With parents named Ram Chandra and Ram Pyari “to whom Rama was a Reality”, it was natural for Ram Varma to come out with his own version of the ancient tale. He pares off what he considers to be “interpolations” to project his vision of Rama. Not a bad vision really. Rama is the hero, Ravana is the villain. There is no tampering with the basics. The cosmetic changes, however, are interesting.
In tune with Valmiki
Writers before him have tried to fill in the blanks about the domestic life of Rama and Sita. Less than half-a-century ago we had the Telugu poet, Viswanadha Satyanarayana writing about the conjugal felicity of Sita and Rama in his epic, Sri Ramayana Kalpavrukshamu. Thus, the details of a married couple in love in this book are very much in tune with Valmiki's story-line. Of the other changes, mention ought to be made of Kaikeyi using a play within the play (as in Shakespeare's Hamlet) to discover the intentions of Dasaratha in handing over the crown to Rama. Ironically, a hack named Kritinidhi writes the mischievous script for the Dushyanta story.

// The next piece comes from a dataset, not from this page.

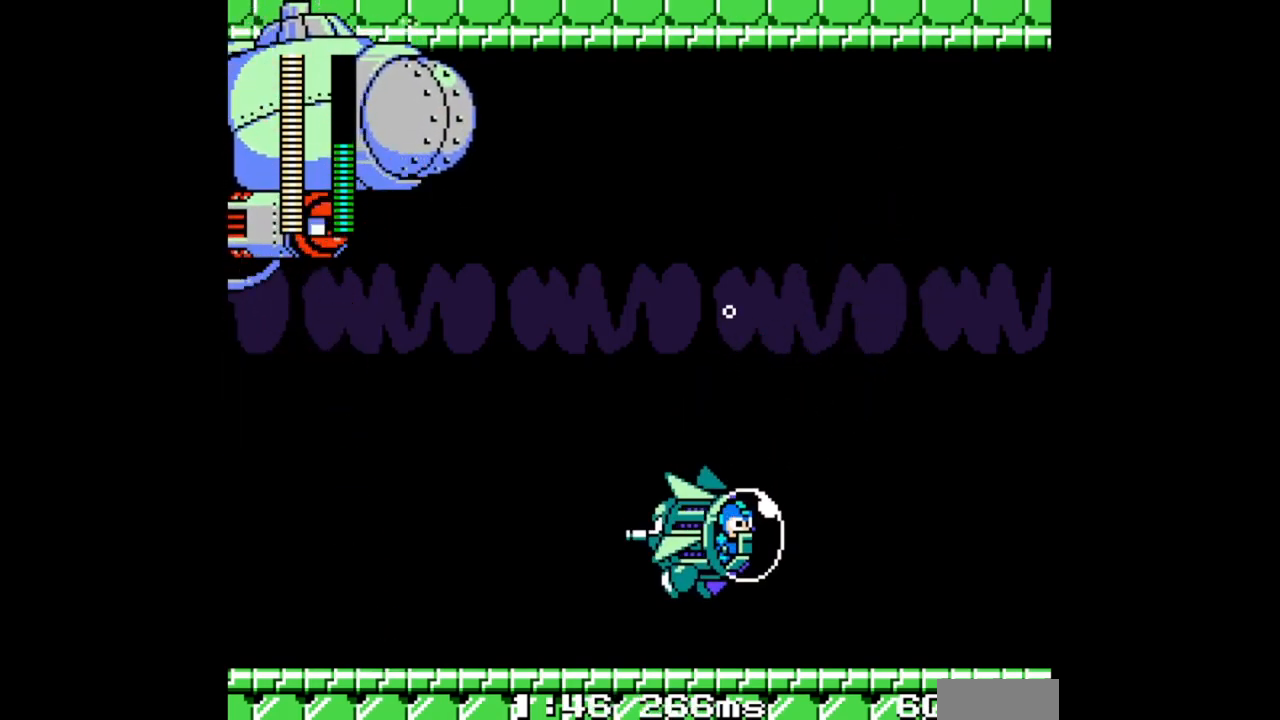
{"buttons": [], "events": []}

In Ram Varma's narration, printed in three columns, there is no poetry as such and we even get a hiccup when Dasaratha bursts out: “O God, it's all been mucked up!” It is a relief that Ram Varma has avoided the fire-ordeal and has Rama himself go to the Ashoka Vana and tell Sita of Ravana's death.
“I feel bad
It took us so much time
To reach here, and kill the foe.
But he's dead and we meet at last,
Nothing is lost, come, let's go.”
All is well till Rama himself overhears a commoner speaking derisively of Ayodhya's king. The familiar scenario at Valmiki's asrama gets new colours with the appearance of Sita's ‘real' mother Rohini, the birth of the twins, the return of Sita as Rama's queen, and her peaceful death. “Many a man have come and gone/ There was never a man like Rama.”
Ram Varma has tried hard to show Rama as a mortal like any one of us. We read with engagement but not involvement, as Valmiki is always hovering near us with his last laugh. Ravana, of course, appears even worse, especially when he calls the good Mandodari an ‘old hag' who does nothing but nag him. We get a philosophical disquisition on why Kumbhakarna preferred sleep to sex and more such important sizzlers within the framework of 12 chapters that begin with ‘Chaitra' and conclude with ‘Phalguna.'
None of the novel changes has affected Vandana Sehgal, who has provided the illustrations, in her choice of scenes. The plates include: Janaka finding the baby while tilling the soil; Dasaratha in his court announcing his retirement; Bharat receiving Rama's sandals; Sita in Asokavana looking up at Hanuman — all the scenes so closely etched in our psyche down the centuries. By using light colours and preferring to merge the human/vanara/rakshasa figures with the vastness of nature, she gives plenty of elbow room for our imagination to unfurl panoramas on its own.
An interesting author's note on the changes is a helpful appendage. He would rather see Rama as an ideal human being and not as an incarnation. Ravana for him is “a king of the Dravidian stock”, perhaps a Gond. As for Mareecha, Surpanakha and others, there was nothing supernatural about them. He has also “grounded” the Pushpaka aircraft to realise his objective, “the de-mythification and de-mystification of the epic.” Actually, this gorgeous publication only proclaims the sublimity of Valmiki's epic that continues to sustain our culture even in the 21st century!